2017 Mississippi House approves firing squad for executions

Mississippi House approves firing squad for executions

The state currently has 47 inmates housed in Parchman Farm’s infamous Unit 29, death row (Photo: newsms.fm)

Lawmakers in the Magnolia State on Wednesday advanced a bill that would tap in a firing squad should lethal injection no longer be an option in the future.

Members of the House voted 75-43, largely along party lines, to approve HB 638 which would allow for a firing squad if the current means of execution is not available or ruled unconstitutional. As a backup to the rifle team, the bill allows for a return to the electric chair.

“I have a constituent whose daughter was raped and killed by a serial killer over 25 years ago and that person’s still waiting for the death penalty.
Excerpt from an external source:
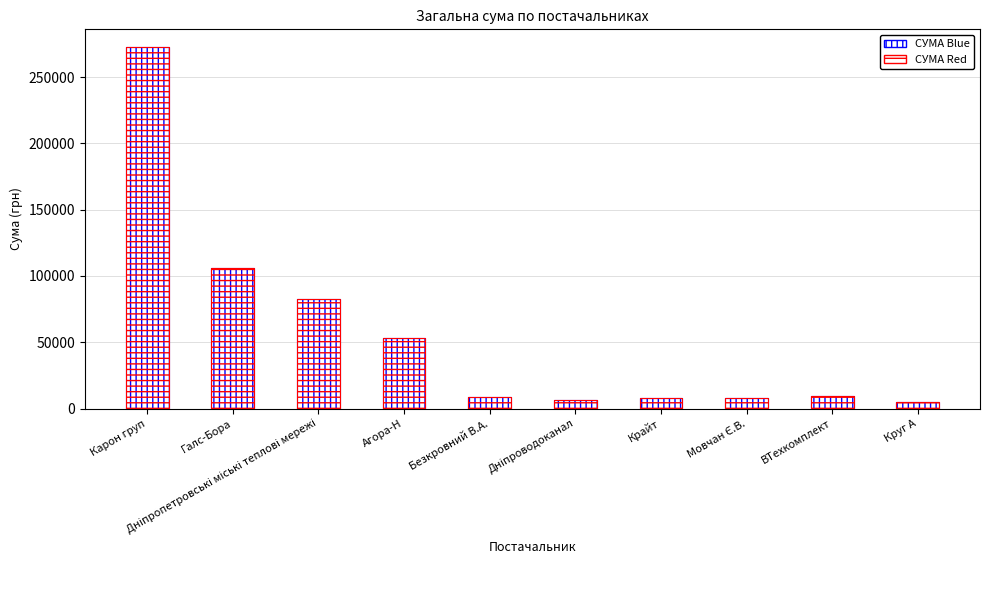

Reading right to left, list all the values displayed in this chart.

СУМА (ГРН) Blue: Круг А=4806.1	ВТехкомплект=9270.0	Мовчан Є.В.=7889.8	Крайт=7730.8	Дніпроводоканал=6109.0	Безкровний В.А.=9062.0	Агора-Н=53087.1	Дніпропетровські міські теплові мережі=82834.0	Галс-Бора=106147.3	Карон груп=272422.2
СУМА (ГРН) Red: Круг А=4806.1	ВТехкомплект=9270.0	Мовчан Є.В.=7889.8	Крайт=7730.8	Дніпроводоканал=6109.0	Безкровний В.А.=9062.0	Агора-Н=53087.1	Дніпропетровські міські теплові мережі=82834.0	Галс-Бора=106147.3	Карон груп=272422.2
The family is still waiting for justice,” said House Judiciary B Committee Chairman Andy Gipson, a Republican, as reported by the AP.

In 2015, a federal judge halted the state from using any drug for enforcing the death penalty over concerns of which drugs were used, though a panel of the U.S. 5th Circuit Court of Appeals overturned that order.

As noted by corrections officials, the use of a firing squad would be a first in the state’s 200-year history, with hanging being the preferred method until 1940 when the electric chair was adopted. In 1954, Mississippi switched to the gas chamber and, since 1989, has used lethal injection, with 17 condemned prisoners executed by that method since 2002.

The state currently has 47 inmates housed in Parchman Farm’s infamous Unit 29, death row, with one, convicted murderer Richard Jordan, having spent the past 40 years awaiting delivery of his sentence.

Civil rights groups to include The ACLU of Mississippi, are against the measure as they believe all methods of capital punishment violate the Eighth Amendment to the U.S. Constitution.

“This bill should be defeated, and Mississippi should avoid a legacy of barbaric killings,” noted the group in a statement.

Republican Lt. Gov. Tate Reeves, a death penalty supporter, will decide which committee will hear the legislation in the Senate.